# SOURCE PASSAGE
2. What your documentation describes as "capabilities" looks to me like type qualifiers. The documentation says "A capability is a form of type qualifier and provides a lot more guarantees than const does!" But this doesn't sound anything like capabilities.
Is it possible that Pony is an object-capability language but you are also using the word to refer to a different concept? If Pony is actually an object-cap language then that's excellent, and I even more so encourage you to rename the type qualifier concept to avoid the confusion!
FWIW, Sandstorm is very interested in adopting a high-performance ocap language, but would probably shy away from one which uses the word "capbaility" to mean something else, for fear of confusing developers.
The term "capability” is much older than Pony, and the concept was proposed in the 60s. We would have loved to use a different word, but there are not enough different recognisable words in the English language.
We use capabilities in Pony to statically avoid data races - not for security. But we believe that Pony's capabilities can also be developed further to support security - would be great to try and program Sandstorm’s security with them.
> The term "capability” is much older than Pony, and the concept was proposed in the 60s.
Right, capability-based security (my definition) originated in the 60s and has been in continual use ever since. Pony's definition is new, AFAIK (and according to the documentation).
> We would have loved to use a different word, but there are not enough different recognisable words in the English language.
I think "type qualifiers" is the correct term. The Pony docs already describe capabilities as being similar to C++'s "const" and "volatile" type qualifiers, and this term will help people understand that the concept is similar (but more advanced).
The Pony docs spend a whole paragraph explaining that its capabilities are not the same thing as any other "capabilities" I may have heard of, e.g. "You may have heard of capabilities somewhere else, but these are not the same thing." The fact that you need this paragraph suggests that you've heard this objection a number of times, which should be demonstration enough that you really ought to choose a different term. People don't usually need disclaimers like this. English is a language that has entirely too many words -- there are plenty available. Or, consider making one up. :)
> But we believe that Pony's capabilities can also be developed further to support security
Yes, it's very likely that your "capabilities" would compose well with object capabilities in order to effect security. But that's just all the more reason they shouldn't use the same word, since it will be incredibly confusing to anyone who is trying to use both.

# REQUIREMENTS
**A)** Transcribe everything in the Pony capabilities discussion from "Is it possible" down to "of confusing developers.".
**B)** Pick up the Pony capabilities discussion after its final sentence and write what comes next.

Collected data:
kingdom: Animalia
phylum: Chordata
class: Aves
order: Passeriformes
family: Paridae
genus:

# TASK-BY-TASK ANSWERS
**A)**
Is it possible that Pony is an object-capability language but you are also using the word to refer to a different concept? If Pony is actually an object-cap language then that's excellent, and I even more so encourage you to rename the type qualifier concept to avoid the confusion!
FWIW, Sandstorm is very interested in adopting a high-performance ocap language, but would probably shy away from one which uses the word "capbaility" to mean something else, for fear of confusing developers.

**B)**
The "type qualifiers" you refer to are an extension of the capabilities-secure nature of Pony. They are themselves also a form of capabilities, specifically because the underlying language is itself capabilities-secure.
You may be interested in the type system paper that covers this:
The term "capability" is perfectly appropriate here. A capability is something that defines how you can use what it points to. It's often used in the security context, but is also used the way Pony uses them (to define how the holder of a reference can mutate the target object).
A capability is traditionally a noun, or sometimes the combination of a noun and a set of allowable verbs, but not simply a verb.
If Pony were using "capability" to describe the combination of a variable and its qualifiers, then I'd say, yes, that's a capability -- it designates a thing, and the permission to use it. But they are using "capability" to describe specifically the _qualifiers_ on the variable, which is not correct, and is confusing.
Before you ask: Yes, Linux/POSIX capabilities (as described on the capabilities(7) man page) are similarly misnamed. This is covered in the paper, and has been a source of a lot of confusion.
FWIW, this is a touchy subject for a lot of fans of capability-based security because the story of capabilities goes something like this:
1960s-1970s: Capability-based security invented, popularized, widely used, almost makes it into hardware (Intel 432).
1980s-1990s: People incorrectly redefine capabilities in various ways (e.g. as verbs rather than nouns), then declare "capability-based security doesn't work" based on these misunderstandings (see the paper I linked). Capability systems find they have trouble making headway against these misconceptions, as the difference between the misconceived version and what capabilities really are are just subtle enough to confuse anyone who isn't immersed in it. (Meanwhile, the basic ideas of capabilities live on as object-oriented programming, but aren't enforced strictly enough to be called "security".)
2000s-2010s: People start realizing that capabilities as originally defined do in fact work ridiculously well and they become re-accepted.
I found interesting what Rust's Graydon Hoare had to say about it:
"It's very similar to earlier versions of rust. In terms of actor local GC, language provided scheduling of actors, separated function and async invocation system, mixed structural and nominal types, and an overabundance of language supported reference qualifiers. I think they did a good job at it, certainly much better than I did, but I'd be nervous about the cognitive load of the reference qualifiers (capabilities). See this page for example, or the previous few in the tutorial. We had that sort of cognitive load on variables early on and people basically rejected the language because of it, as well as associated compositionality problems. The many years of design iteration had a lot do to with factoring that space into fewer, more essential and general qualifiers. Slow, tedious, world breaking refactoring work. I hope for pony's sake this doesn't happen to them too -- it looks really nice -- but that's my biggest worry for it."
Indeed, the type system when explained in detail is not that simple. Nevertheless, we believe that it can be used without detailed knowledge.
In our experience, programmers can pick up the system fast (e.g. after a 2 hour discussion).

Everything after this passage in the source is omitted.